More than two years after the onset of the COVID-19 pandemic, our world and region still face a multiplicity of challenges and unknowns. This is especially true for East Bay small businesses, many of which were racked by public health orders requiring them to temporarily cease to operate. While many businesses found ways to adapt and developed innovative approaches and solutions to retool the they provide goods and services, a significant number of them also ceased operations during this period. Last fall, we reported that nearly 12,000 business locations in the East Bay had either temporarily or permanently discontinued operating, a sign of the enduring impact of the pandemic on our region’s economy, particularly in cities and communities that had previously been bustling with activity.

Fast forwarding to today, many of our small businesses continue to struggle, though there are some hopeful signs of growth and opportunity are beginning to emerge. After a very difficult two year period, the U.S. Small Business Administration (SBA) is again celebrating National Small Business Week during the first week of May 2022, conducting a “Building a Better America Through Entrepreneurship” national bus tour encompassing nine (9) cities across the U.S., including San Francisco on May 2. The SBA is also hosting a free 3-day “virtual summit” that will include presentations and sessions helping small business owners with needs such as accessing capital, getting support with branding, communications and marketing, and expanding digital solutions that can help to unlock new markets and opportunities. While these activities and events represent just a small step forward in helping to support economic recovery, they are nonetheless a significant step toward signaling the urgency of helping to support our existing business community while also creating new opportunities for entrepreneurs to start new ventures.

Locally, a few East Bay cities are organizing and supporting their own 2022 small business week events, including the cities of Oakland and San Leandro, to name a few. While our diverse East Bay communities were impacted unequally by the pandemic, they have uniformly been passionate about the essential roles that small businesses play in supporting our region’s residents, workers, and overall quality of life. For these and other reasons – just as we implored to all of you during the 2021 holidays – East Bay EDA continues to encourage everyone to spend some time frequenting and supporting your local small businesses not just during the upcoming week, but throughout the year.

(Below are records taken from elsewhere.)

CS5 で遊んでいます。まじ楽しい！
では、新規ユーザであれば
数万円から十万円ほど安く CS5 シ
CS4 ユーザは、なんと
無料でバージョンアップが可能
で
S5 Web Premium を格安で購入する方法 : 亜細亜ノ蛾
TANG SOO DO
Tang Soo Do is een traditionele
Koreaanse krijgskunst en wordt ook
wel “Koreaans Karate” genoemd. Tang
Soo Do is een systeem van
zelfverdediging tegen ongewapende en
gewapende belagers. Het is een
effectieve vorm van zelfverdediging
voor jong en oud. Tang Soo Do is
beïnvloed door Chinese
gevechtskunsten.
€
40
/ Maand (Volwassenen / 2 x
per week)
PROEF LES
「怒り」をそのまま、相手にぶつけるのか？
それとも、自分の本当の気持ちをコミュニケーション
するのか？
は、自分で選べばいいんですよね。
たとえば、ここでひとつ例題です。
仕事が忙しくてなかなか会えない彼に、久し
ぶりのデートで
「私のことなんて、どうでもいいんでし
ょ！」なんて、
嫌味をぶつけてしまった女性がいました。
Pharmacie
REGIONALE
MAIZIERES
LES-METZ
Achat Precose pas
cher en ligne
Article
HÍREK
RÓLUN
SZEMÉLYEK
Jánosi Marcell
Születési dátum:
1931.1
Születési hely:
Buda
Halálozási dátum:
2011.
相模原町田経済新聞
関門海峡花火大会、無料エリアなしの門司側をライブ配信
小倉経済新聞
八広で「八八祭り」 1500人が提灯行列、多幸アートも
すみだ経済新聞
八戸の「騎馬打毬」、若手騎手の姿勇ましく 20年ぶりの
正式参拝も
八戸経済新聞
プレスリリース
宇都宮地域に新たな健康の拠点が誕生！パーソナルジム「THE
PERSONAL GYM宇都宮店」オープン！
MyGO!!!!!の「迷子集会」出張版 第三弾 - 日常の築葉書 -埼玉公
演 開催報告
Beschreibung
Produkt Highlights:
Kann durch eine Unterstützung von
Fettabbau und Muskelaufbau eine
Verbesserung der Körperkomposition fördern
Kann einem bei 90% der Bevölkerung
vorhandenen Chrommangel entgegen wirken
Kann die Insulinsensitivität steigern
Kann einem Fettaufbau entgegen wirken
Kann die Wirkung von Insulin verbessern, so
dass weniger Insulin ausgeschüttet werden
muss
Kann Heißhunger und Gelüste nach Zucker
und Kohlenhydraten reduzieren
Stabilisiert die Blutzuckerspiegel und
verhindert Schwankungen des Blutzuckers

Not sure what to do or where to go? For the past few years, East Bay EDA has hosted an online Business Resource Map containing helpful information about more than 400 assets and resources to support our region, more than 100 of which provide both direct and indirect support to small businesses. We hope that this can provide a helpful start for people seeking out additional resources and support, and as always, we welcome additional submittals for any organizations and/or other resources that can help ensure that the East Bay’s small business community remains strong.